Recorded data
•••

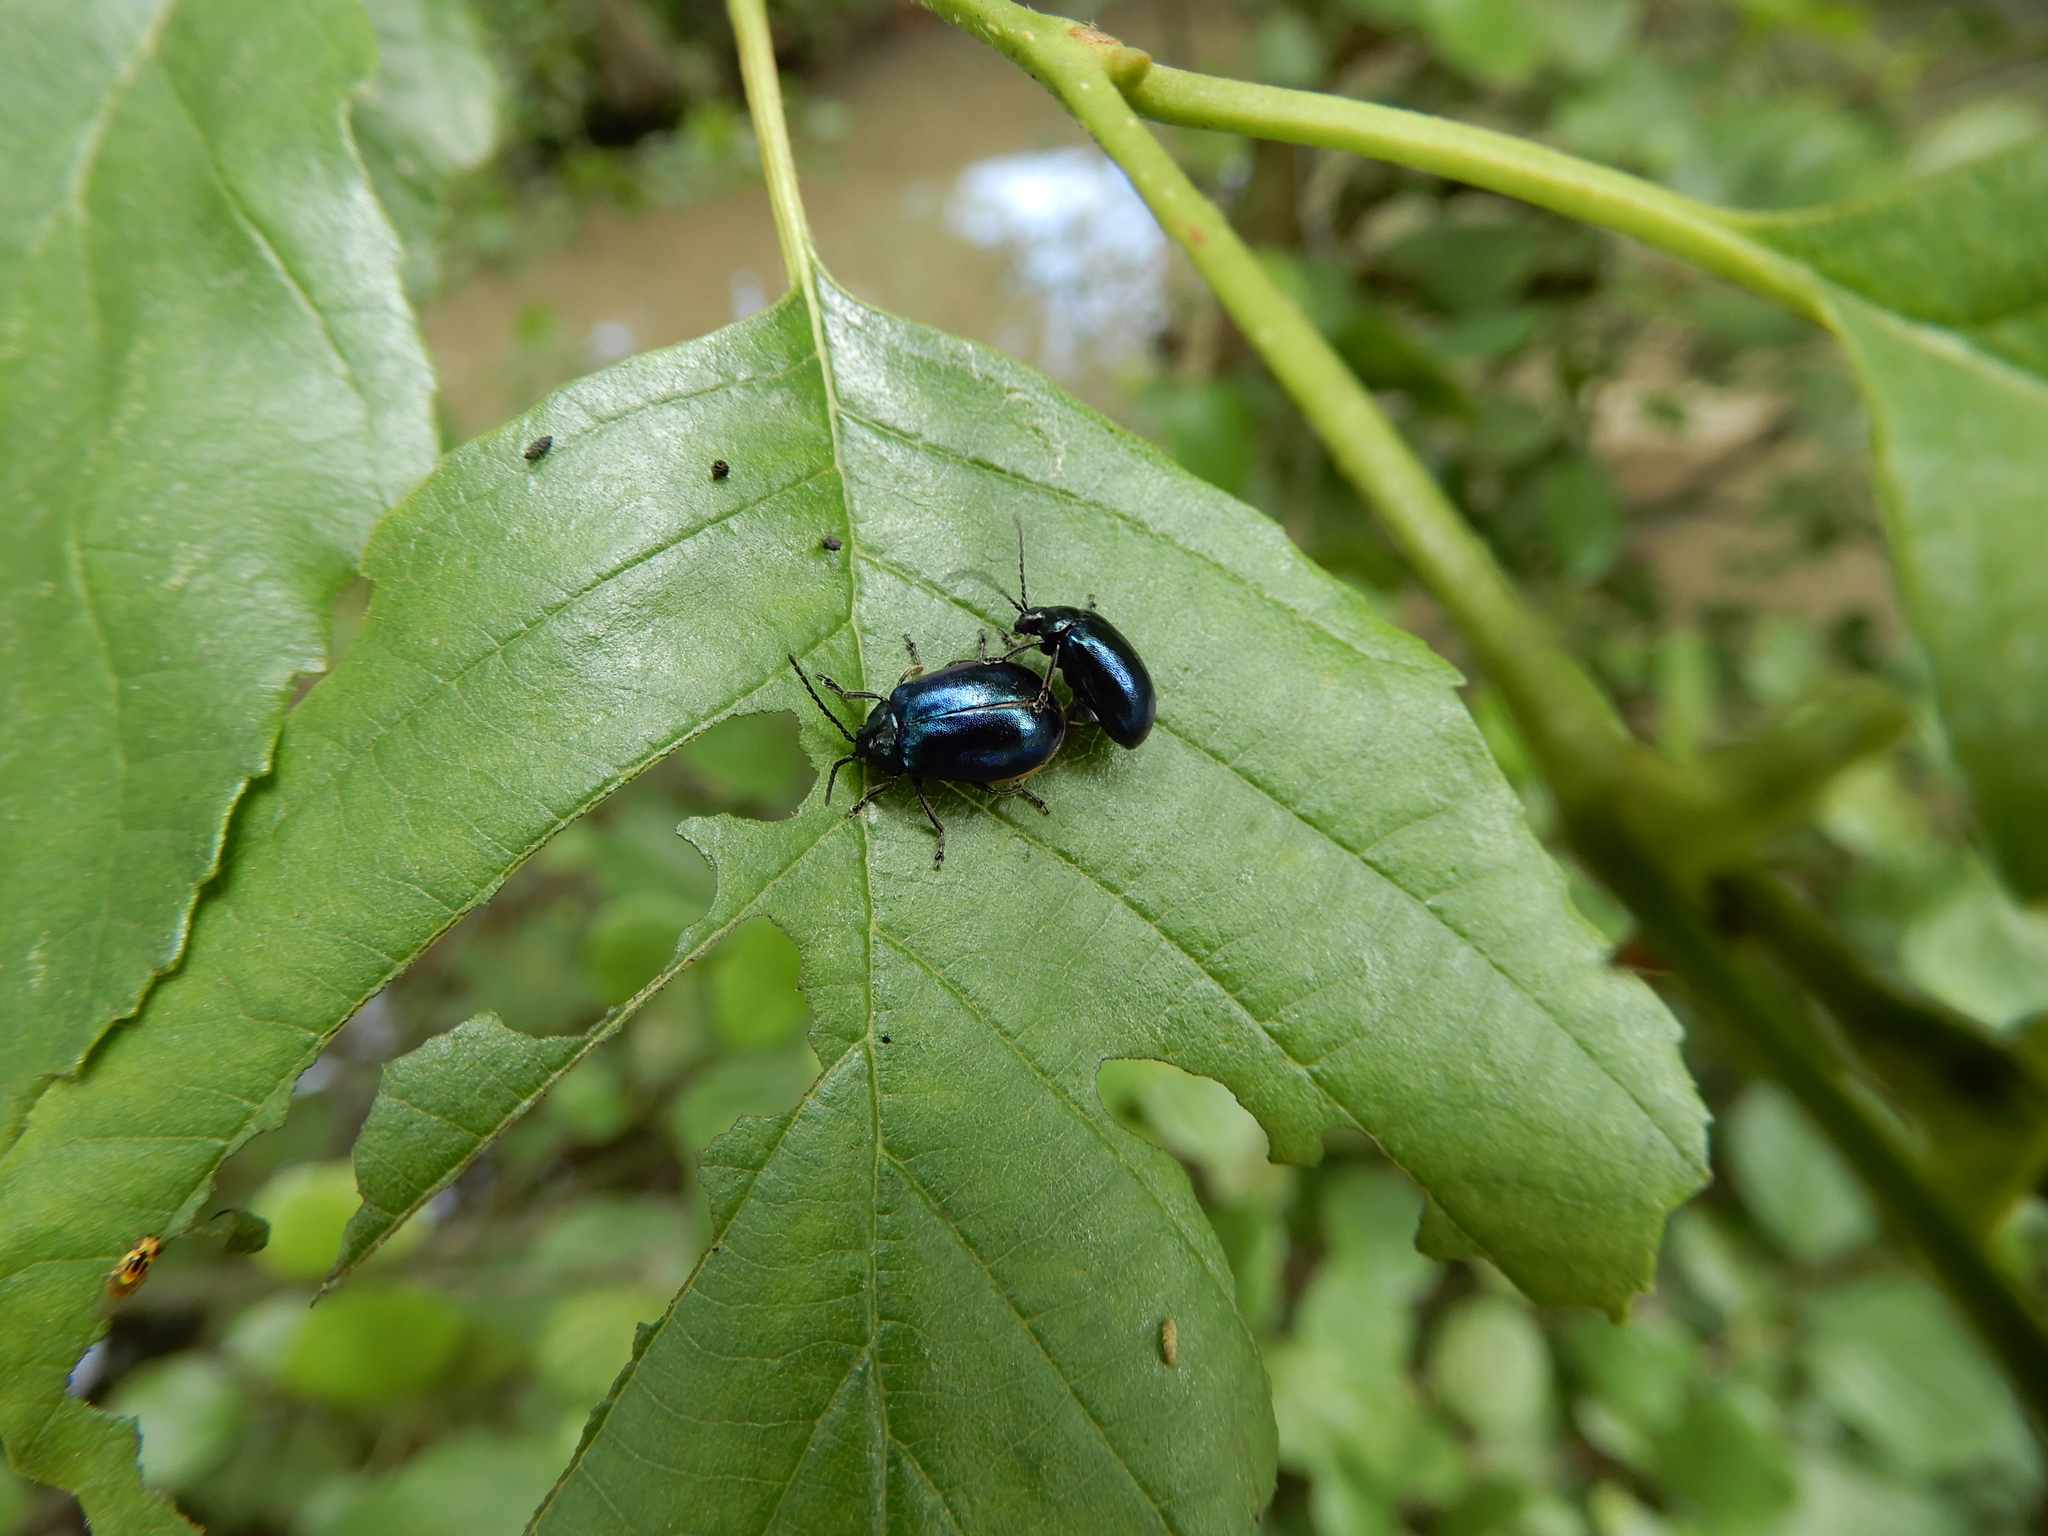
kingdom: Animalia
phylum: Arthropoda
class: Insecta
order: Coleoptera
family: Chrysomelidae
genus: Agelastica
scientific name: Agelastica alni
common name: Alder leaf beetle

•••

The problem - Write out every line of the entries above word for word. Leave out the pictures.

Problem solution -
kingdom: Animalia
phylum: Arthropoda
class: Insecta
order: Coleoptera
family: Chrysomelidae
genus: Agelastica
scientific name: Agelastica alni
common name: Alder leaf beetle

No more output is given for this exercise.